Inflation hasn’t been this high in decades, and you may be wondering how it’ll affect company benefit costs.
You’re not alone. In a recent Mercer survey, most CFOs (68%) said controlling employee health benefit costs is a significant/very significant concern.
Among the factors that could potentially drive overall healthcare costs up:
- higher utilization due to catching up on care deferred during the pandemic
- claims related to “long COVID”
- introduction of new, expensive gene and cellular therapies, and
- the impact of avoided care.
However, almost two-thirds surveyed said health plan costs need to be at or below the Consumer Price Index to be sustainable for their firm.
Balancing benefit costs, employee retention
Because of the Great Resignation and its damaging turnover costs, your peers are reluctant to go with plan design changes that shift costs to employees. Passing more of that burden along can increase the risk of employees leaving for greener pastures.

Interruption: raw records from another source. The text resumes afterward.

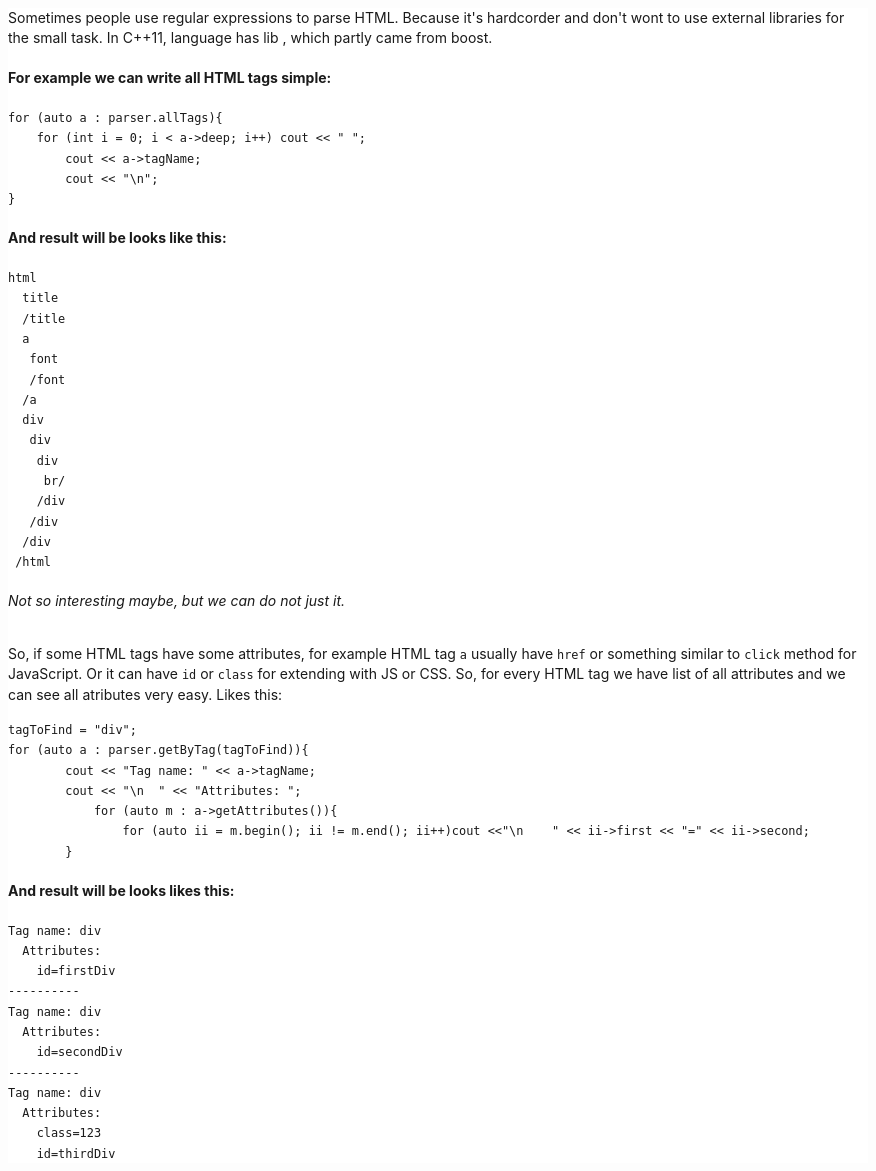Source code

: 
Sometimes people use regular expressions to parse HTML. Because it's hardcorder and don't wont to use external libraries for the small task. In C++11, language has lib <regex>, which partly came from boost.

#### For example we can write all HTML tags simple: 
	
	for (auto a : parser.allTags){
		for (int i = 0; i < a->deep; i++) cout << " ";
			cout << a->tagName;
			cout << "\n";
	}


#### And result will be looks like this:

	html
	  title
	  /title
	  a
	   font
	   /font
	  /a
	  div
	   div
	    div
	     br/
	    /div
	   /div
	  /div
	 /html

###### Not so interesting maybe, but we can do not just it.

 So, if some HTML tags have some attributes, for example HTML tag `a` usually have `href` or something similar to `click` method for JavaScript. Or it can have `id` or `class` for extending with JS or CSS. So, for every HTML tag we have list of all attributes and we can see all atributes very easy. Likes this:

	tagToFind = "div";
	for (auto a : parser.getByTag(tagToFind)){
			cout << "Tag name: " << a->tagName;
			cout << "\n  " << "Attributes: ";
				for (auto m : a->getAttributes()){
					for (auto ii = m.begin(); ii != m.end(); ii++)cout <<"\n    " << ii->first << "=" << ii->second;
			}

#### And result will be looks likes this:

	Tag name: div
	  Attributes: 
	    id=firstDiv
	----------
	Tag name: div
	  Attributes: 
	    id=secondDiv
	----------
	Tag name: div
	  Attributes: 
	    class=123
	    id=thirdDiv
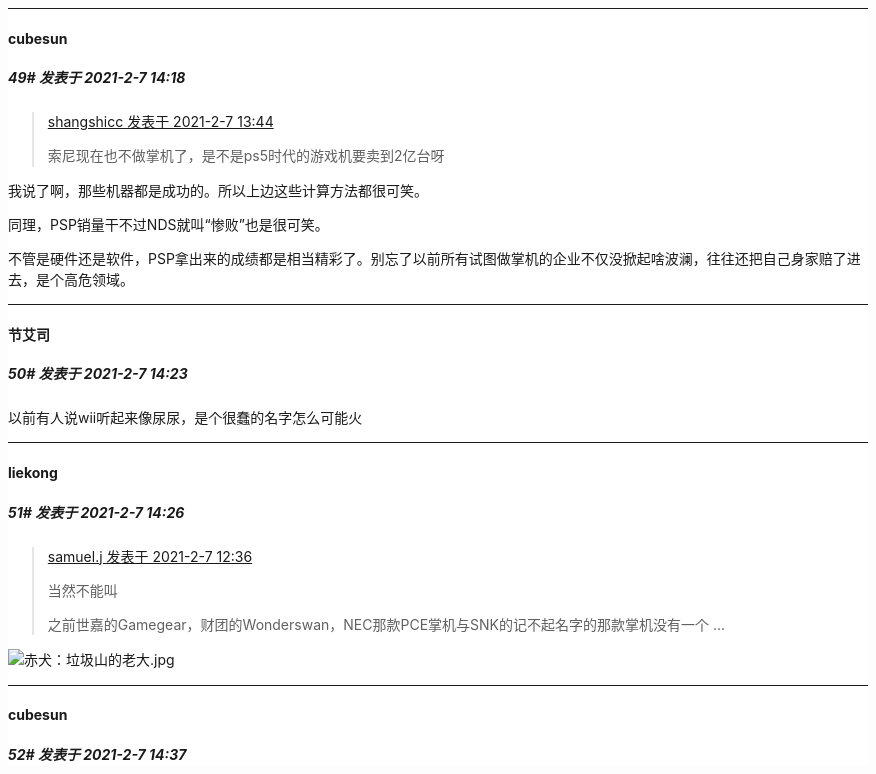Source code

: *****

####  cubesun  
##### 49#       发表于 2021-2-7 14:18



<blockquote><a href="httphttps://bbs.saraba1st.com/2b/forum.php?mod=redirect&amp;goto=findpost&amp;pid=50265562&amp;ptid=1986666" target="_blank">shangshicc 发表于 2021-2-7 13:44</a>

索尼现在也不做掌机了，是不是ps5时代的游戏机要卖到2亿台呀</blockquote>
我说了啊，那些机器都是成功的<strong></strong>。所以上边这些计算方法都很可笑。


同理，PSP销量干不过NDS就叫“惨败”也是很可笑。


不管是硬件还是软件，PSP拿出来的成绩都是相当精彩了。别忘了以前所有试图做掌机的企业不仅没掀起啥波澜，往往还把自己身家赔了进去，是个高危领域。







*****

####  节艾司  
##### 50#       发表于 2021-2-7 14:23




以前有人说wii听起来像尿尿，是个很蠢的名字怎么可能火







*****

####  liekong  
##### 51#       发表于 2021-2-7 14:26



<blockquote><a href="httphttps://bbs.saraba1st.com/2b/forum.php?mod=redirect&amp;goto=findpost&amp;pid=50264785&amp;ptid=1986666" target="_blank">samuel.j 发表于 2021-2-7 12:36</a>

当然不能叫

之前世嘉的Gamegear，财团的Wonderswan，NEC那款PCE掌机与SNK的记不起名字的那款掌机没有一个 ...</blockquote>
<img src="https://static.saraba1st.com/image/smiley/face2017/053.png" referrerpolicy="no-referrer">赤犬：垃圾山的老大.jpg







*****

####  cubesun  
##### 52#       发表于 2021-2-7 14:37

Some alternate cost management strategies that CFOs have been thinking about, according to the survey:
- smaller, but higher-performing, physician and hospital networks, and
- clinical management with more monitoring and oversight of care.
In addition to health care, CFOs say they’re also focusing on offering attractive, yet cost-effective:
- paid leave (39%)
- retirement plans (36%), and
- disability insurance (20%).
However, the costs for those plans tend to be more predictable than health care.
To weather inflation and hold the line on rising benefit costs, the researchers said to:
- frequently monitor medical and prescription drug costs vs. the budget
- introduce or raise budget margins to withstand greater claims volatility
- start renewals earlier so there’s enough time to understand and negotiate pricing
- consider offering employees a lower-cost plan with smaller provider networks
- encourage the use of virtual services to save employees money while keeping access to care open, and
- communicate more often with your HR and benefits teams about the changing status of employee payroll contributions and out-of-pocket costs.